## Records taken from a dataset
***

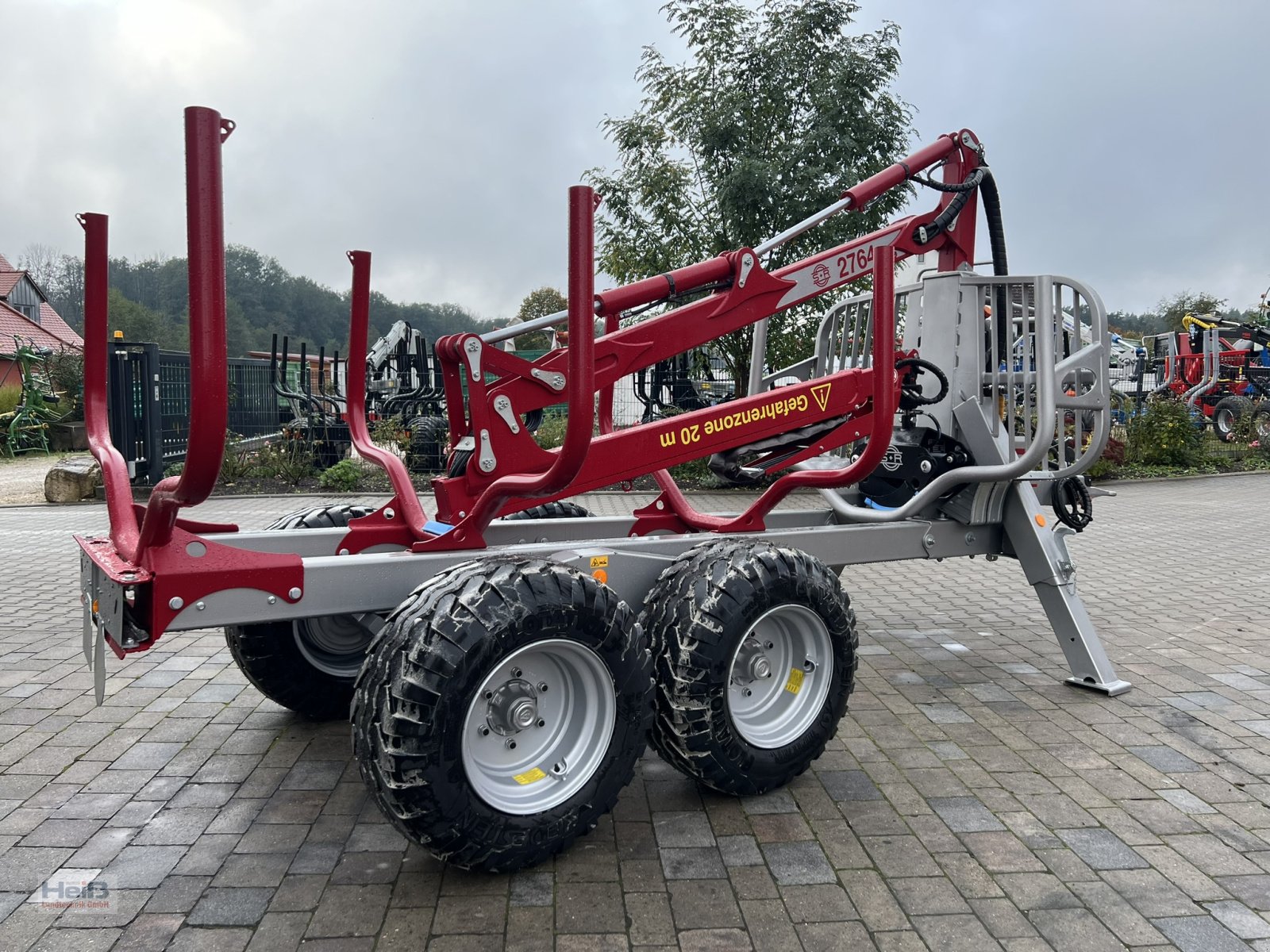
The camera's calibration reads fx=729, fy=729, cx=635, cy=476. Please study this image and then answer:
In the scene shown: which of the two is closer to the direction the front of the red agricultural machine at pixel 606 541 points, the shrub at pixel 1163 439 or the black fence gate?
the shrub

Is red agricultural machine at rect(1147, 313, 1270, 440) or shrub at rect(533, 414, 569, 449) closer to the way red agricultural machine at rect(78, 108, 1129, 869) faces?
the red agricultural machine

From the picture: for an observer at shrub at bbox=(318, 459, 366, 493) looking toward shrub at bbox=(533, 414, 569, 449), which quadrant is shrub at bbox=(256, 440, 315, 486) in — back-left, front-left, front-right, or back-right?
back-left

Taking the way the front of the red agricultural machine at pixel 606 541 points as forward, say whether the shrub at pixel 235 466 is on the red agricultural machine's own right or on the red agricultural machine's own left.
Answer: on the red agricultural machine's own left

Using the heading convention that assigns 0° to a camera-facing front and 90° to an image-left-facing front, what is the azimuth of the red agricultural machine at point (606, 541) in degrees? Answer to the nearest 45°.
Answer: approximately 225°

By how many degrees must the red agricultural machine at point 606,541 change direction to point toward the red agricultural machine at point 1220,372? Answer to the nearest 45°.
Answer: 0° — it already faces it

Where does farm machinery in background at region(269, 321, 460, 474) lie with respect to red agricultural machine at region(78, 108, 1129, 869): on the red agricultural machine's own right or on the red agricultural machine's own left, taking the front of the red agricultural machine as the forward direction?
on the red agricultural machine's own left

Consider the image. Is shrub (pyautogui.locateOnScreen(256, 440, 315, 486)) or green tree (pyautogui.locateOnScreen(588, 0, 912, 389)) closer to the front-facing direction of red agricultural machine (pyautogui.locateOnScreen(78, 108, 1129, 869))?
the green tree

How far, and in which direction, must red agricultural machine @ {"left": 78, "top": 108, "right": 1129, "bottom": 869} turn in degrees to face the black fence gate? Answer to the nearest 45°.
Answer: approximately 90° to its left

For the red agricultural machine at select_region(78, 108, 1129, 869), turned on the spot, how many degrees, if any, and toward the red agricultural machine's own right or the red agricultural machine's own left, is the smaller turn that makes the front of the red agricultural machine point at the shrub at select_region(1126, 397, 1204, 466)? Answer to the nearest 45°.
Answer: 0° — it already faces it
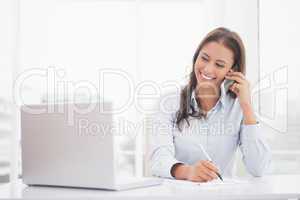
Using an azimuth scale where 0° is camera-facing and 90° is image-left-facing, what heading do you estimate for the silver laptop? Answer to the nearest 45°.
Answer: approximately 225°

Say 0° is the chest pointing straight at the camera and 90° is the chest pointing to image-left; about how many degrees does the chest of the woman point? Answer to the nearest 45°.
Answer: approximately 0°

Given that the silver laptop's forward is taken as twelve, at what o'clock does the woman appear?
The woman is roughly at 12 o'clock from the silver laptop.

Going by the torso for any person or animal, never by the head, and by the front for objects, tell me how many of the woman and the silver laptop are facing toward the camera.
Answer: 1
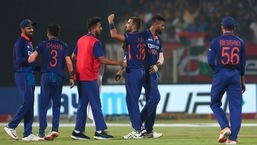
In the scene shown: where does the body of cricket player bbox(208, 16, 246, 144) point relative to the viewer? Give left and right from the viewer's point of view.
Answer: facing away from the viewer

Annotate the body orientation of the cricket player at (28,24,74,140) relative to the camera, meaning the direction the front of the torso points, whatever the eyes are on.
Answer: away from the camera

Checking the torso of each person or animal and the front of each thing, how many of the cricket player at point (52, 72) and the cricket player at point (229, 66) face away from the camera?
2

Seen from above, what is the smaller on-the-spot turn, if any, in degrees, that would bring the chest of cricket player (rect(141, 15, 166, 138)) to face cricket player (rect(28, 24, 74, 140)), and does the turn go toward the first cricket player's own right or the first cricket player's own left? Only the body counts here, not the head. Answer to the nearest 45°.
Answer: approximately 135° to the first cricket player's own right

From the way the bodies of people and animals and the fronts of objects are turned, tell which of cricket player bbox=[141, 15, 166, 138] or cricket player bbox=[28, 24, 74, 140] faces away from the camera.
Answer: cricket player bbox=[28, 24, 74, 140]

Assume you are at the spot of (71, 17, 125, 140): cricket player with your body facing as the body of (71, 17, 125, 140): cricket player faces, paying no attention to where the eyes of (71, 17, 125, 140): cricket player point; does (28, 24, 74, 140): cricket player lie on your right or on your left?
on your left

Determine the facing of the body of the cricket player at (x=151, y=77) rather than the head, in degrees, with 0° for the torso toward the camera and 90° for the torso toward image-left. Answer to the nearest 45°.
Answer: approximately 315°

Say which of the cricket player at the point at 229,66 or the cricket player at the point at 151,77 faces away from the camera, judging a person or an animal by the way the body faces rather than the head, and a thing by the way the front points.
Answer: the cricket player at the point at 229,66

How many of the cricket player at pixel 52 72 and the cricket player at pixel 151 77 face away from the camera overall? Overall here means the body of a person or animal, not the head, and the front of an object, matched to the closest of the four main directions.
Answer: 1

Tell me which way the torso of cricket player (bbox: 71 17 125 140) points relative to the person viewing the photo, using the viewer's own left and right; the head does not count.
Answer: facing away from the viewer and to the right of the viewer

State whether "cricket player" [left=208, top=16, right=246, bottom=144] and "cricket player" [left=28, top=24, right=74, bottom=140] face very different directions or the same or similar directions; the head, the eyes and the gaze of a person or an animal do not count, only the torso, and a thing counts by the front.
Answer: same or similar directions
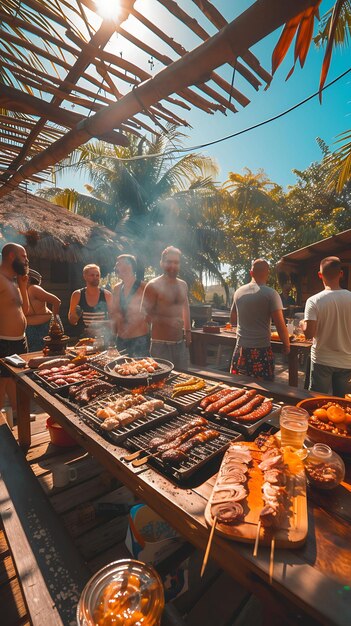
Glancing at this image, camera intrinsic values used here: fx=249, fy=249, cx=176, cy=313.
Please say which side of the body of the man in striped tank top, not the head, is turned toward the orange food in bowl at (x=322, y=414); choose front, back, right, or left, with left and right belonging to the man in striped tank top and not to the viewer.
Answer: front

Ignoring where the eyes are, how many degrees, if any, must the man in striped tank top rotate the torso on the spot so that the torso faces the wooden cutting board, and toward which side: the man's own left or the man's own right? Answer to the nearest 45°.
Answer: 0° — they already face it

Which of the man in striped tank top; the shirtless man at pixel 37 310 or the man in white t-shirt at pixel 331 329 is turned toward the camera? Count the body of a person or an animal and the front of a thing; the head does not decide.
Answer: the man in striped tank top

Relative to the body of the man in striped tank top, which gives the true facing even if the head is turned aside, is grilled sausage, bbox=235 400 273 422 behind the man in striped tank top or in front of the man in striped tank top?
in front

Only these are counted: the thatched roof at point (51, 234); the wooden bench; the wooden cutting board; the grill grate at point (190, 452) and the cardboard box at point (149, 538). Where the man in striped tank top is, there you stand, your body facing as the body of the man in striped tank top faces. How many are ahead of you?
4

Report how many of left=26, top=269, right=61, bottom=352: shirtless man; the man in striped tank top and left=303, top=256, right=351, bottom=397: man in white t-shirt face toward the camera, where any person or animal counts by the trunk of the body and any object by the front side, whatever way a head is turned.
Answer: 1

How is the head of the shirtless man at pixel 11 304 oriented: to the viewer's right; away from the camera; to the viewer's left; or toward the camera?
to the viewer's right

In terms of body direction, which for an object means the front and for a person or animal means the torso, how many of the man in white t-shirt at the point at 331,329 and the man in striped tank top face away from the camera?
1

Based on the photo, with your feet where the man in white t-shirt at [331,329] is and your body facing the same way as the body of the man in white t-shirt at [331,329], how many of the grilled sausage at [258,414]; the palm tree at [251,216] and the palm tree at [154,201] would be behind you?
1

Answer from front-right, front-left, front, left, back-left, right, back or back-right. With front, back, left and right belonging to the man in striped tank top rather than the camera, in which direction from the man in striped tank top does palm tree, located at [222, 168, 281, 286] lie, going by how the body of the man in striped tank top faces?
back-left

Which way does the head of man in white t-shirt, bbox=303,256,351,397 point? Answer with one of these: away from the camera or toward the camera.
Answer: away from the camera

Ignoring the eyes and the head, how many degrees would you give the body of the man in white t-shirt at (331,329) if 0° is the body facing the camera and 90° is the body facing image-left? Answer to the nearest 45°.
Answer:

***

## Work to be completed
Copy out every line of the records above exactly as it appears, omitting the pictures.

## Written solution
The camera's calibration reads fx=729, fy=729, cx=635, cy=476. Please study this image and then answer:
In the scene shown: which of the two is closer to the direction the front of the red agricultural machine at pixel 606 541 points, the shrub at pixel 1163 439 or the black fence gate?
the shrub

Is red agricultural machine at rect(1147, 313, 1270, 440) or shrub at rect(533, 414, 569, 449) closer to the way red agricultural machine at rect(78, 108, 1129, 869) faces?
the red agricultural machine

From the picture: for an observer at shrub at bbox=(318, 459, 366, 493) looking toward shrub at bbox=(533, 414, 569, 449), which quadrant is shrub at bbox=(256, 440, 315, 486) in — back-left, front-left, front-right, or back-right?
back-left

Taking the way the front of the red agricultural machine at pixel 606 541 points as forward, say whether the shrub at pixel 235 466 is on the red agricultural machine's own right or on the red agricultural machine's own left.
Answer: on the red agricultural machine's own left

Using the heading convention that assigns 0° to a camera-facing front and 90° to an image-left-facing front, what is the azimuth of the red agricultural machine at point (606, 541) in degrees? Answer to the nearest 45°.
Answer: approximately 225°

By how many degrees must the red agricultural machine at point 606,541 change direction to point toward the red agricultural machine at point 1220,372? Answer to the nearest 45°.
Answer: 0° — it already faces it

Where does farm machinery in background at region(269, 321, 460, 474) lie with respect to red agricultural machine at region(78, 108, 1129, 869): on the red agricultural machine's own right or on the red agricultural machine's own left, taking the front of the red agricultural machine as the forward direction?
on the red agricultural machine's own left

Consider the image. Is shrub (pyautogui.locateOnScreen(256, 440, 315, 486)) or green tree (pyautogui.locateOnScreen(588, 0, 912, 389)) closer to the front-facing direction of red agricultural machine (pyautogui.locateOnScreen(78, 108, 1129, 869))?
the green tree

How far, and in which direction, must red agricultural machine @ {"left": 78, "top": 108, "right": 1129, "bottom": 869} turn in degrees to face the black fence gate? Answer to the nearest 45°.
Answer: approximately 90° to its left

For the red agricultural machine at select_region(78, 108, 1129, 869), turned on the spot, how many degrees, if any, and toward the red agricultural machine's own right or the red agricultural machine's own left, is the smaller turn that makes the front of the red agricultural machine point at the shrub at select_region(1126, 397, 1204, 466)? Answer to the nearest 45°.
Answer: 0° — it already faces it
Using an azimuth scale where 0° is camera-facing and 90° is image-left-facing, what heading do you estimate for the silver laptop? Answer to the nearest 45°.
Answer: approximately 225°

Say 0° is the chest pointing straight at the camera and 90° is the chest pointing to image-left; about how many degrees does the chest of the woman point? Answer to the nearest 45°.
Answer: approximately 0°

Given that the silver laptop's forward is taken as twelve, at what o'clock does the woman appear?
The woman is roughly at 12 o'clock from the silver laptop.

Going by the torso for any person or animal, never by the head, and by the front for objects, tell me how many of the woman and the silver laptop are facing toward the camera.
Answer: 1
In the scene shown: where does the body of cricket player bbox(208, 16, 246, 144) point relative to the viewer? Give left and right from the viewer's point of view.
Answer: facing away from the viewer

Annotate the body orientation of the cricket player at (28,24,74,140) relative to the camera, meaning the direction the front of the torso points, whatever the eyes are on.
Answer: away from the camera

Checking the torso of each person or animal and the front of each thing, how many of the cricket player at point (52, 72) and the cricket player at point (229, 66) face away from the camera?
2

Seen from above, what is the smaller on-the-spot turn, if any, in degrees, that would bring the chest of cricket player (rect(141, 15, 166, 138)) to face cricket player (rect(28, 24, 74, 140)), and does the turn go toward the first cricket player's own right or the first cricket player's own left? Only the body counts here, not the head. Answer to the nearest 45°.
Answer: approximately 135° to the first cricket player's own right

From the way the bodies of people and animals and the fronts of objects are turned, tell which of cricket player bbox=[141, 15, 166, 138] or cricket player bbox=[28, 24, 74, 140] faces away from the camera.
Answer: cricket player bbox=[28, 24, 74, 140]

Assume you are at the spot of (71, 17, 125, 140): cricket player with your body facing as the body of (71, 17, 125, 140): cricket player faces, paying no attention to where the eyes of (71, 17, 125, 140): cricket player point; does (28, 24, 74, 140): cricket player lie on your right or on your left?
on your left

Determine the facing of the body of the cricket player at (x=151, y=77) rather than the head, in degrees, with 0° for the torso toward the camera and 90° for the torso toward image-left. Answer to the nearest 45°.
Answer: approximately 315°

Say which of the cricket player at the point at 229,66 or the cricket player at the point at 151,77 faces away from the camera, judging a person or an animal by the way the body faces rather than the head, and a thing by the way the front points.
Answer: the cricket player at the point at 229,66

How many of the cricket player at pixel 52 72 and the cricket player at pixel 151 77 face away from the camera overall? Overall here means the body of a person or animal, not the head, and the front of an object, matched to the closest of the four main directions.
Answer: 1

Tell me which way the torso of cricket player (bbox: 71 17 125 140) points relative to the person viewing the photo, using the viewer's own left and right; the head does not count.
Answer: facing away from the viewer and to the right of the viewer

State whether "cricket player" [left=208, top=16, right=246, bottom=144] and "cricket player" [left=28, top=24, right=74, bottom=140] face very different directions or the same or similar directions; the head, the eyes and the gaze of a person or an animal do not count, only the torso, and a thing counts by the front.
Answer: same or similar directions
Glancing at this image, camera intrinsic values used here: fx=249, fy=249, cx=176, cy=313.
Please say which side of the body of the man in striped tank top, not the head, is turned toward the orange food in bowl at (x=322, y=414); choose front, back, right, or left, with left and right belonging to the man in striped tank top and not to the viewer.
Answer: front

Ignoring where the eyes are, how many degrees, if any, must the man in striped tank top rotate the torso on the spot so that the torso faces the wooden cutting board, and toward which side: the man's own left or the man's own right? Answer to the nearest 45°.
Answer: 0° — they already face it

Which of the man in striped tank top; the shirtless man at pixel 37 310 or the man in white t-shirt at pixel 331 329 is turned toward the camera? Count the body of a person or an animal and the front of a thing; the head does not decide.
Answer: the man in striped tank top

Relative to the body of the man in striped tank top, which gives the true facing even if the head is turned aside, is grilled sausage, bbox=235 400 273 422 behind the man in striped tank top or in front of the man in striped tank top?
in front

Only these are counted: the thatched roof at point (51, 234); the wooden bench; the wooden cutting board; the grill grate at point (190, 452) and the cardboard box at point (149, 538). Where the man in striped tank top is, there you stand, your body facing as the body of the man in striped tank top faces. How many are ahead of you?
4

Report how many of left=26, top=269, right=61, bottom=352: shirtless man; the man in striped tank top and left=303, top=256, right=351, bottom=397: man in white t-shirt face toward the camera, where any person or animal counts by the trunk of the body and any object by the front side, whatever way a head is turned.
Answer: 1

How is the head of the shirtless man at pixel 11 304 oriented: to the viewer's right; away from the camera; to the viewer's left; or toward the camera?
to the viewer's right

In terms of body direction, which for an object means the front and for a person or animal means the torso, how many of the man in white t-shirt at the point at 331,329 and the man in striped tank top face away from the camera?
1

Based on the photo, with your feet where the man in white t-shirt at [331,329] is and your body facing the same way as the body of the man in white t-shirt at [331,329], how many of the grilled sausage at [258,414]; the palm tree at [251,216] and the palm tree at [154,201] would be behind you?
1

Answer from front-right, front-left, front, left, back-left, right, back or back-right. With front, back, left and right belonging to the man in striped tank top rather than the camera, in which direction from the man in striped tank top does palm tree, located at [222, 168, 281, 286] lie, going by how the body of the man in striped tank top faces?
back-left

Which way does the head of man in white t-shirt, bbox=303,256,351,397 point? Answer with one of these: away from the camera or toward the camera.
Answer: away from the camera

Ignoring the eyes and the head, how many degrees would you give the body of the man in white t-shirt at (331,329) if 0° is the body facing the camera and 90° is the body facing image-left? Answer to the nearest 45°.
Answer:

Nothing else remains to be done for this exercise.